The idea is to collect rainwater then mist it onto the air conditioners condenser coils (the hot side). The hypothesis is that the water mist will provide additional cooling because water is a better conductor of heat and that evaporating water has a cooling effect.

My question for Physics.SE is how can I work this out on paper first to determine if its remotely useful?

I think what I need is to understand how to compute heat transfer from one medium to another. That would let me compare the difference between the coil to air and to water.

I suppose the simpler solution is to actually build this contraption and measure how long the A/C runs during a given time period and noting both the indoor and outdoor temperatures.

Freiheit
  • 113
  • Here's a link to a pdf brochure a "Condenser Misting System" from an outfit in FL: http://www.hvacfl.com/Docs/Condenser%20Misting%20System%20Florida.pdf‎ – Alfred Centauri Jul 17 '13 at 17:17

1 Answers1

2

In theory it would improve efficiency. The cooler it is, the less pressure is required to re-liquify the refrigerant and the motor works less hard.

Be careful! The system may be designed to require a certain pressure to work. Also, the water use would be very high. Finally, water can corrode metal, etc.
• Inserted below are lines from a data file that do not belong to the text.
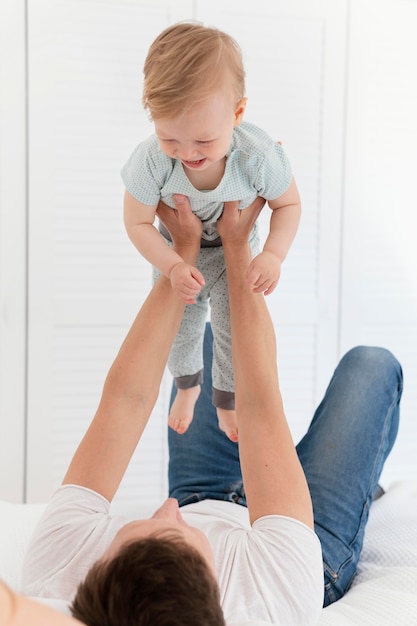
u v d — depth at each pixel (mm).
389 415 1562
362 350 1631
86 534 1049
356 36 2492
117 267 2422
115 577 811
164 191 1271
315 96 2488
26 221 2357
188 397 1564
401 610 1223
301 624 1039
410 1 2518
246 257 1294
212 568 955
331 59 2484
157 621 777
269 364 1197
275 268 1251
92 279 2412
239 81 1198
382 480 2723
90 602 812
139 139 2387
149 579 801
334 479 1463
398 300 2639
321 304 2574
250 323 1231
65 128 2346
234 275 1283
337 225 2559
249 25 2416
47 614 722
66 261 2393
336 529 1424
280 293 2547
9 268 2361
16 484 2438
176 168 1236
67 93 2334
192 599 799
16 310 2379
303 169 2510
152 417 2523
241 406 1173
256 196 1310
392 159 2574
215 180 1253
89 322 2420
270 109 2461
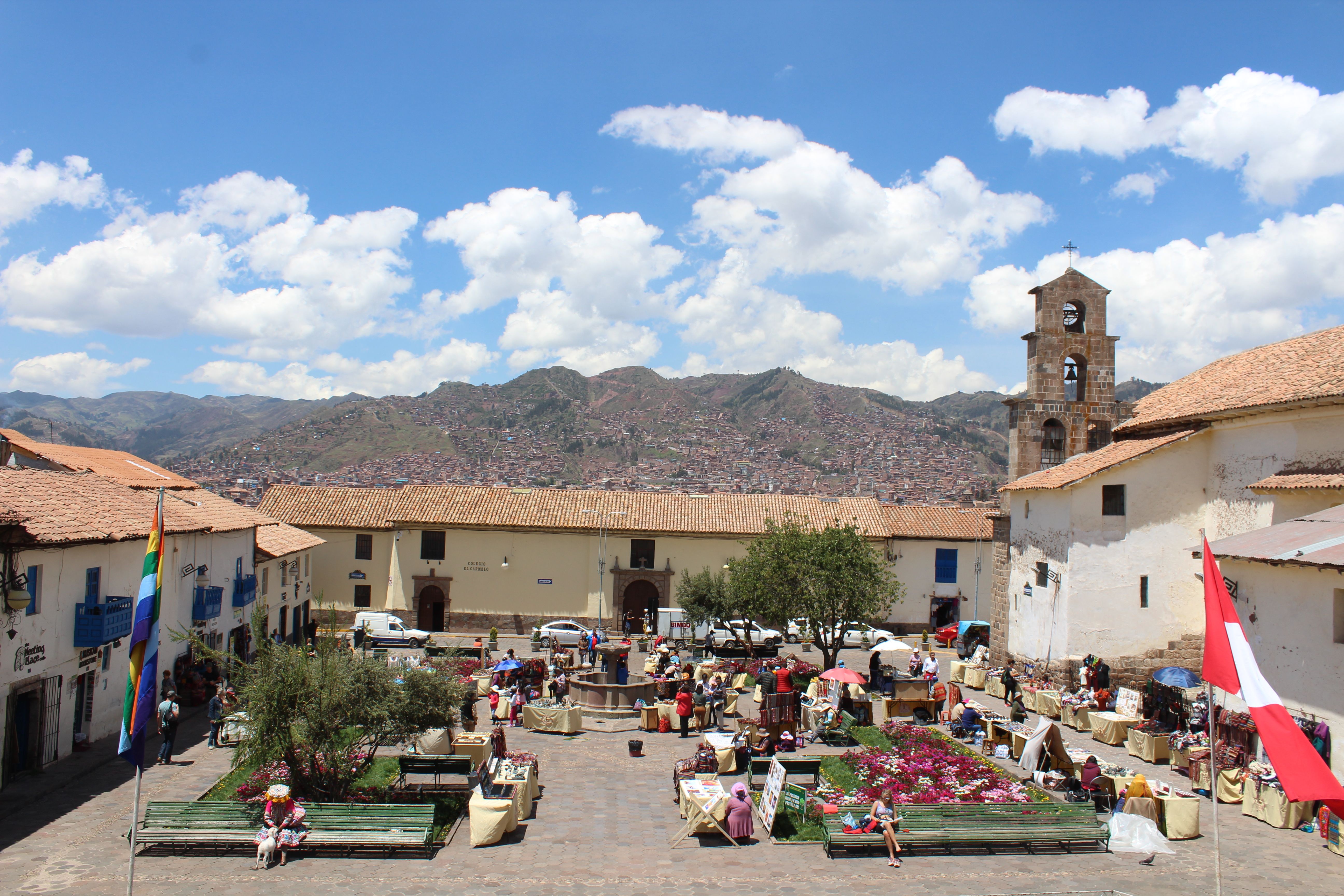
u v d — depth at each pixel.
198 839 16.59
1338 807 13.05
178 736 26.17
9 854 16.31
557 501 55.94
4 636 20.14
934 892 14.98
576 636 49.28
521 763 20.95
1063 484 31.69
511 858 16.55
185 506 33.25
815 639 37.03
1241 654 14.15
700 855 16.84
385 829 16.67
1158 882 15.60
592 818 19.22
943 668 42.31
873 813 17.33
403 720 19.30
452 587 53.56
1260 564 22.56
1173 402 35.69
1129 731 24.66
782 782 18.88
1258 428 28.77
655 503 55.78
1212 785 14.42
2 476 24.39
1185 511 32.09
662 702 28.75
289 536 47.72
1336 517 22.56
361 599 54.22
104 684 25.25
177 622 30.50
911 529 53.94
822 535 37.91
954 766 22.28
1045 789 20.78
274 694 17.91
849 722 27.86
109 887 14.74
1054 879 15.65
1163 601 32.03
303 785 18.72
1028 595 35.16
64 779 21.17
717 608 46.41
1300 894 15.04
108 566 25.34
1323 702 20.53
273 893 14.54
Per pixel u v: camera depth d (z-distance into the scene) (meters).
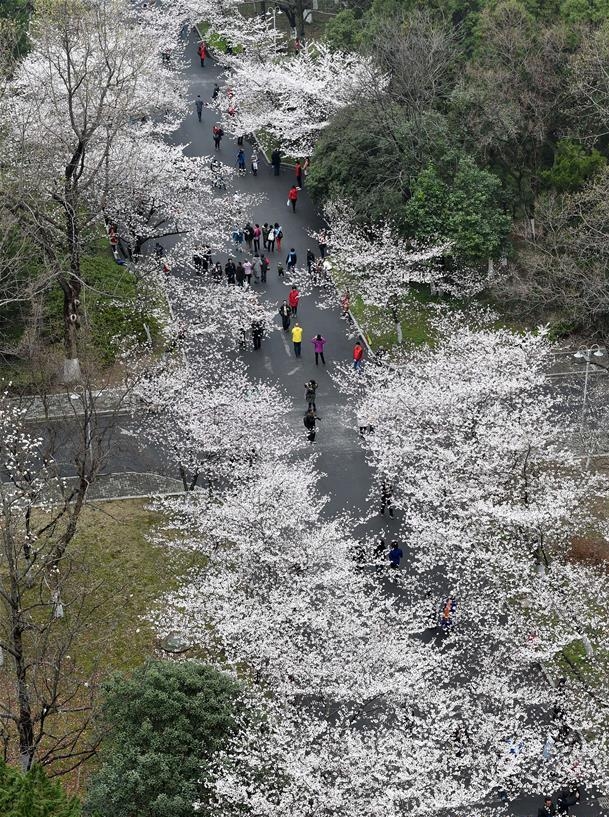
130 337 71.44
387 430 63.34
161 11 115.19
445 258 79.75
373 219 79.31
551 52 79.94
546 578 55.38
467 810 46.25
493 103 79.06
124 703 44.59
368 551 58.44
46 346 68.88
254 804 42.16
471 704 51.44
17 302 68.81
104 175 72.62
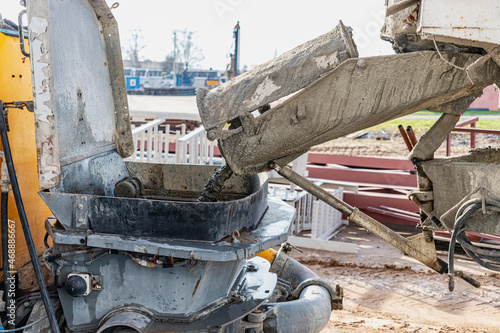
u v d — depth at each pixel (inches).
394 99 144.6
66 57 154.3
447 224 164.2
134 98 1096.8
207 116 148.4
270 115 147.7
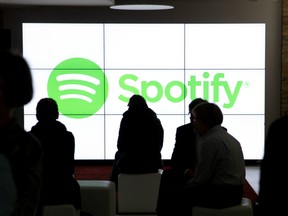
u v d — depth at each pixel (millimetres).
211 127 5496
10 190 1873
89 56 11391
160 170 7797
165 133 11445
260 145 11461
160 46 11383
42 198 2150
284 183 2475
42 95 11391
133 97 7535
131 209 7645
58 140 5395
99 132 11477
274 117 11453
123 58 11406
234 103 11438
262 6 11344
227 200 5500
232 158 5453
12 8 11234
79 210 5867
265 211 2504
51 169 5402
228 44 11391
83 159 11469
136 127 7484
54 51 11352
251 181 10078
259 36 11383
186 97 11438
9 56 1979
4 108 1962
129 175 7625
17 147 1979
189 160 6500
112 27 11352
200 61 11414
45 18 11305
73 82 11422
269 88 11438
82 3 10258
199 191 5539
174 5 11328
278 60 11414
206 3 11344
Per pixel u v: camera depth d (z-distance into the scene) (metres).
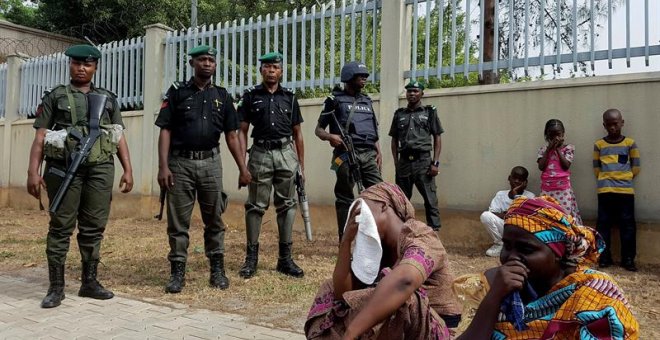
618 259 5.76
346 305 2.10
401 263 1.93
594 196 5.92
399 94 7.08
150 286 5.05
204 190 4.86
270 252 6.61
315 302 2.25
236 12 16.70
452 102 6.81
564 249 1.73
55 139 4.37
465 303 2.06
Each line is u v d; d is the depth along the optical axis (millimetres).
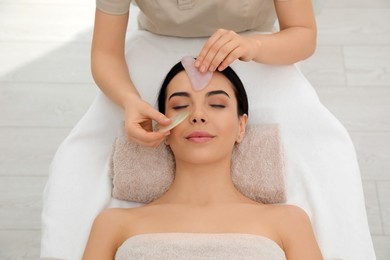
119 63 1599
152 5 1552
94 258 1399
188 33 1673
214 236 1343
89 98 2336
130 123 1459
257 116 1633
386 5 2564
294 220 1432
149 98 1660
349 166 1570
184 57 1533
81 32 2500
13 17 2525
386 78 2363
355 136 2236
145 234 1373
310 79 2365
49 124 2277
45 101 2324
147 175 1552
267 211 1446
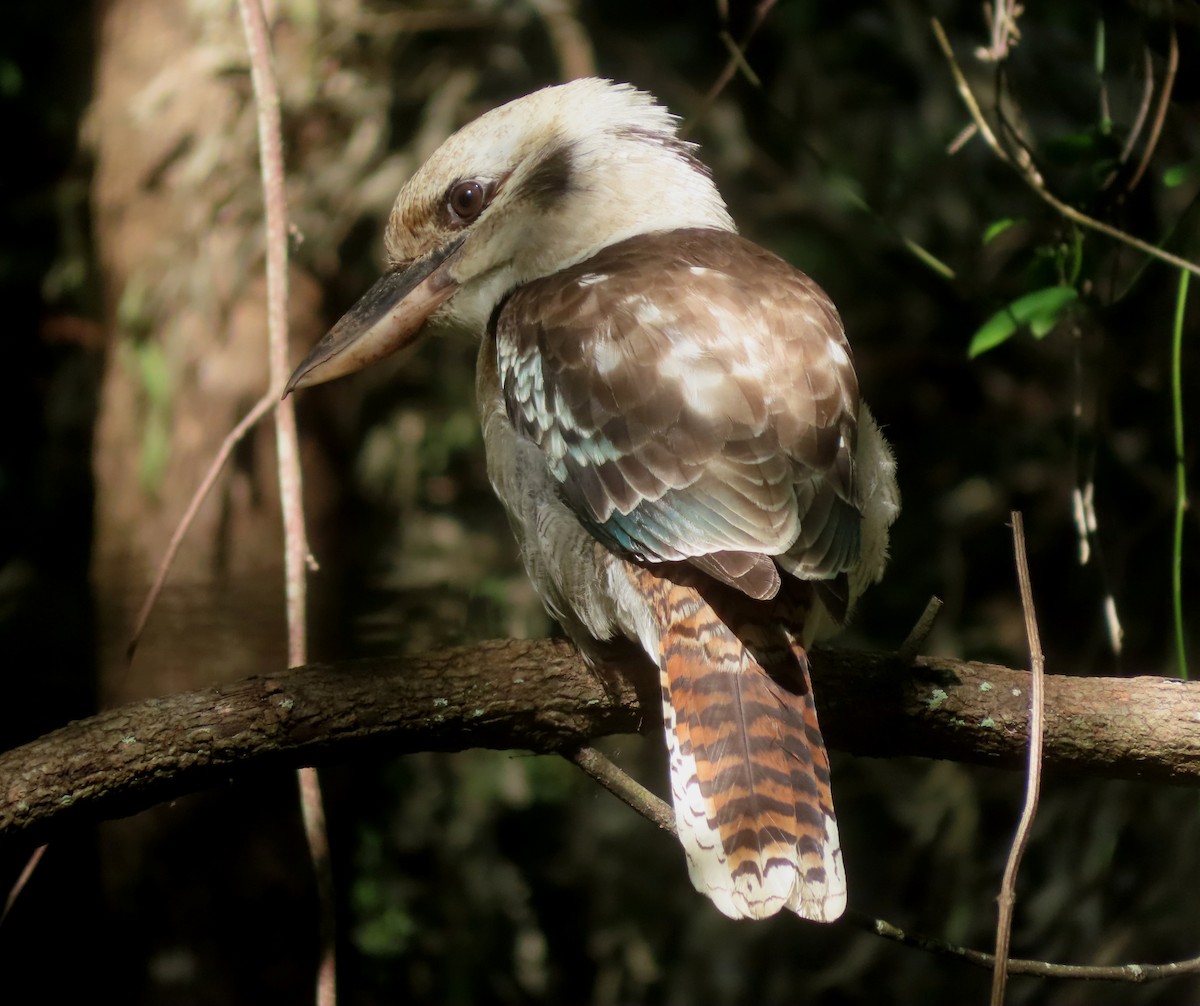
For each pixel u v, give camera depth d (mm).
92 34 12039
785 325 5832
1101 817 10250
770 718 5305
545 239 7016
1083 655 10734
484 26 12055
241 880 10688
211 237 10859
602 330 5898
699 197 7098
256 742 5418
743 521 5371
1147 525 10445
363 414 12023
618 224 6969
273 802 10797
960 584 11547
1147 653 10414
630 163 7027
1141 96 8516
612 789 5730
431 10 11750
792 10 12125
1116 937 9883
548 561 6105
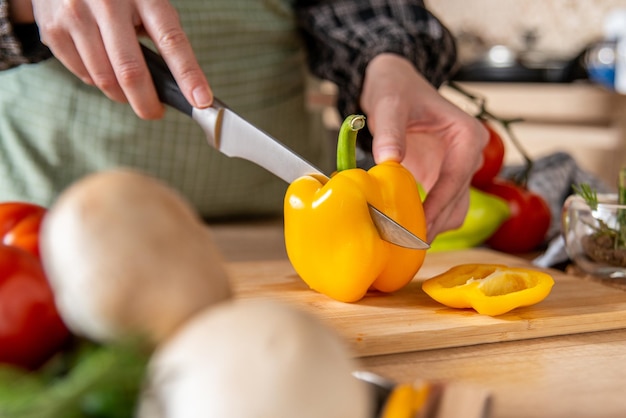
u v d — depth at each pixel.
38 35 1.00
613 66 2.39
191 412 0.33
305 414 0.33
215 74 1.33
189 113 0.85
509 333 0.69
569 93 2.08
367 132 1.19
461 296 0.72
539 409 0.52
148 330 0.38
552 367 0.62
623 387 0.57
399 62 1.07
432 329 0.66
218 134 0.84
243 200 1.42
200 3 1.29
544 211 1.12
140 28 0.87
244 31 1.34
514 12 2.94
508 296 0.70
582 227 0.90
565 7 2.84
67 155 1.30
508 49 2.34
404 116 0.91
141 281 0.38
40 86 1.27
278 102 1.43
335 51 1.23
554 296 0.79
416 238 0.71
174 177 1.35
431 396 0.43
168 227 0.40
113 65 0.83
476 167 0.94
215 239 1.20
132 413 0.35
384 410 0.42
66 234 0.39
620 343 0.69
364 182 0.75
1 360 0.44
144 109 0.86
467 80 2.33
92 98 1.28
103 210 0.39
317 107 1.76
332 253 0.75
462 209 0.95
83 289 0.38
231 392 0.33
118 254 0.38
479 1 2.99
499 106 2.18
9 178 1.29
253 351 0.34
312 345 0.34
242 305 0.36
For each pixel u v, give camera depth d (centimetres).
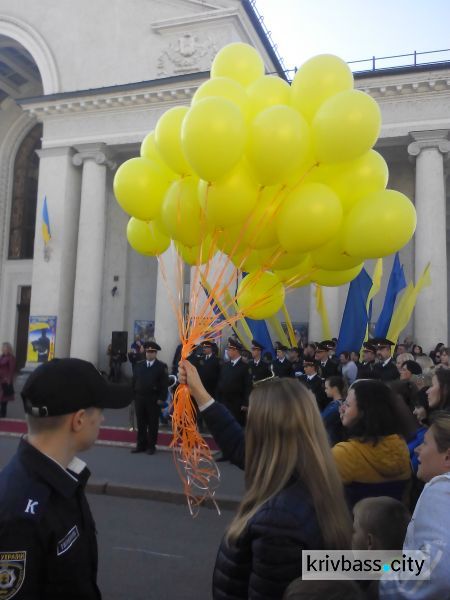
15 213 2347
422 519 172
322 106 310
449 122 1491
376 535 197
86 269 1798
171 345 1678
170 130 345
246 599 164
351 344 961
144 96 1758
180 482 704
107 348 1917
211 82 337
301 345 1505
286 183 324
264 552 155
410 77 1498
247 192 323
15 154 2378
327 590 129
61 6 1950
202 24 1772
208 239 382
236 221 334
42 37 1953
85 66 1898
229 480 724
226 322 375
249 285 391
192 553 480
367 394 295
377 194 321
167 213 365
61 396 158
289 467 171
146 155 404
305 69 332
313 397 190
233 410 907
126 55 1856
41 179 1881
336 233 331
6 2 2023
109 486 684
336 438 451
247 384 900
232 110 302
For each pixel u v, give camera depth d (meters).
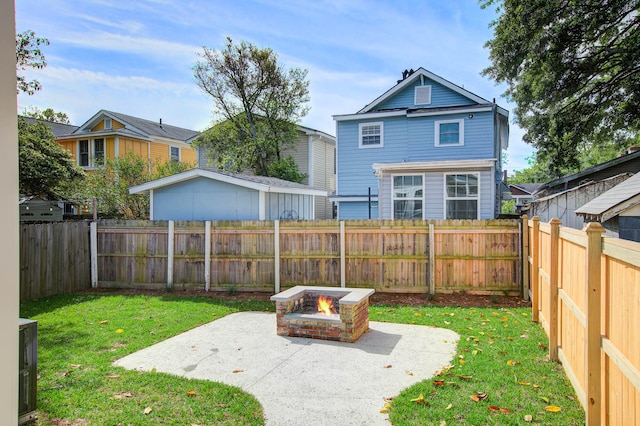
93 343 5.52
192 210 11.34
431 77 18.25
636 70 13.65
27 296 8.34
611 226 7.88
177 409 3.66
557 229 4.79
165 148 24.41
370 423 3.42
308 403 3.79
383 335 5.87
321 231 8.91
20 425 3.41
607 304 2.85
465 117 17.05
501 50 13.98
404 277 8.66
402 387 4.10
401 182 13.46
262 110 21.20
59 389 4.07
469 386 4.04
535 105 15.42
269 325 6.48
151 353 5.16
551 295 4.79
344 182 18.83
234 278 9.24
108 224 9.75
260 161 20.98
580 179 15.88
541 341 5.43
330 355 5.06
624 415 2.51
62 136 22.12
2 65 1.05
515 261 8.30
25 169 13.93
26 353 3.48
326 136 22.22
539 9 12.58
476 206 12.80
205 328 6.31
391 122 18.11
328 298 6.57
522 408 3.58
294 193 13.30
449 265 8.52
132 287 9.68
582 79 14.08
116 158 18.17
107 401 3.82
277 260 9.02
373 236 8.73
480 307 7.51
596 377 3.00
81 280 9.62
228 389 4.06
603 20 12.60
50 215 13.62
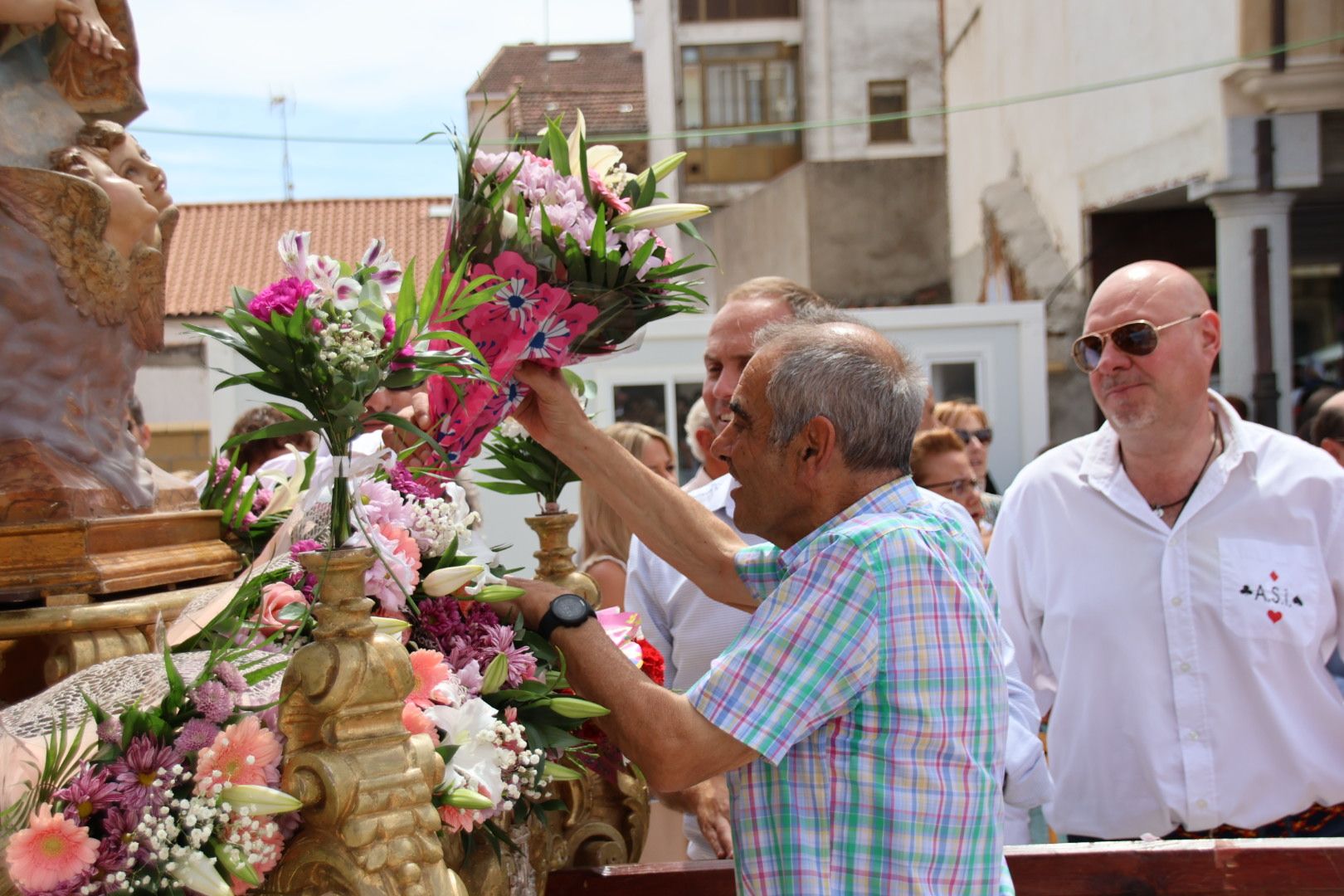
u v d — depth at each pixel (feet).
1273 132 35.55
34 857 4.00
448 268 5.59
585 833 6.62
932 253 55.11
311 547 5.23
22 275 5.73
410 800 4.42
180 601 5.93
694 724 5.15
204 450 42.32
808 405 5.39
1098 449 9.34
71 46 6.51
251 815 4.27
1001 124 50.55
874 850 5.05
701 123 66.54
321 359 4.36
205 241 56.95
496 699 5.37
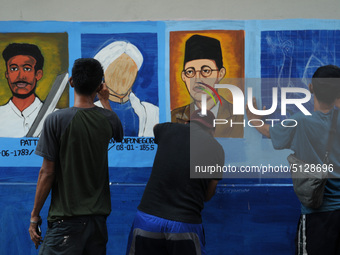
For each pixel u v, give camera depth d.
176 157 2.49
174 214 2.38
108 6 3.09
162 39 3.09
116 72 3.11
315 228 2.56
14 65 3.13
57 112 2.40
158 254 2.46
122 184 3.12
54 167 2.40
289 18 3.04
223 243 3.12
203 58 3.07
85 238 2.37
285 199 3.09
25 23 3.11
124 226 3.13
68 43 3.11
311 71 3.05
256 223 3.11
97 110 2.49
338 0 3.02
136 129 3.12
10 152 3.15
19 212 3.15
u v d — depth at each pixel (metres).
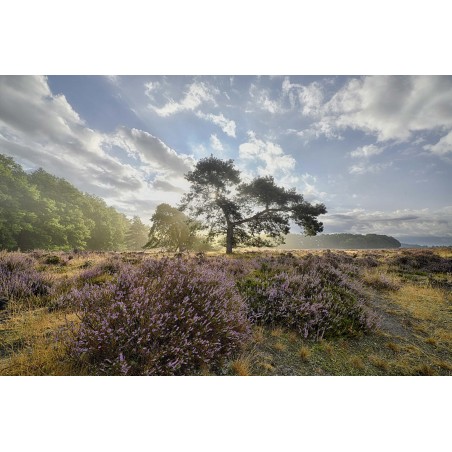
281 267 8.49
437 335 5.02
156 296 3.40
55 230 44.16
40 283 5.36
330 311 4.79
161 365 2.66
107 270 7.76
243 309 4.32
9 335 3.29
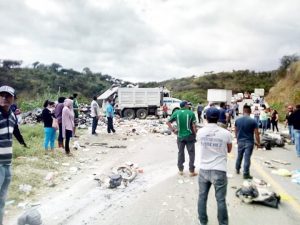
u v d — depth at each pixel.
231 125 22.80
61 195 7.10
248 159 8.70
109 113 17.95
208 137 5.27
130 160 11.09
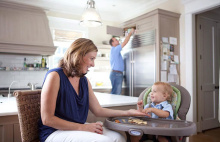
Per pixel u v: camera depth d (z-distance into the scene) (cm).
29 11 409
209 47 409
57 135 112
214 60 417
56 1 450
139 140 136
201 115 387
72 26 500
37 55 459
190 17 366
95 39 531
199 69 385
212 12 414
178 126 114
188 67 370
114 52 432
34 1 438
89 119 173
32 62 454
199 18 389
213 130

We can approximate some things: Water will evaporate and take x energy per gram. Please don't discard liquid water! That would be a big waste. The evaporation will cool it from y degrees to z degrees. This is a more involved calculation, it requires using heat and mass transfer and is dependent on the geometry. Expected about 10-20C. The condensor pressure will drop by p (look up the vapor pressure of your refrigerant, or a typical refrigerant if you don't know). The motor has to output p*(volume flow rate of compressor gas) less power. The volume flow rate can be calculated from the heat of vaporization of the refrigerant and how much heat is going into the water. Less power means less energy, but we do not know the motor's power output-power input curve. Ideally out = in, but there are always losses.

Kevin Kostlan
  • 6,463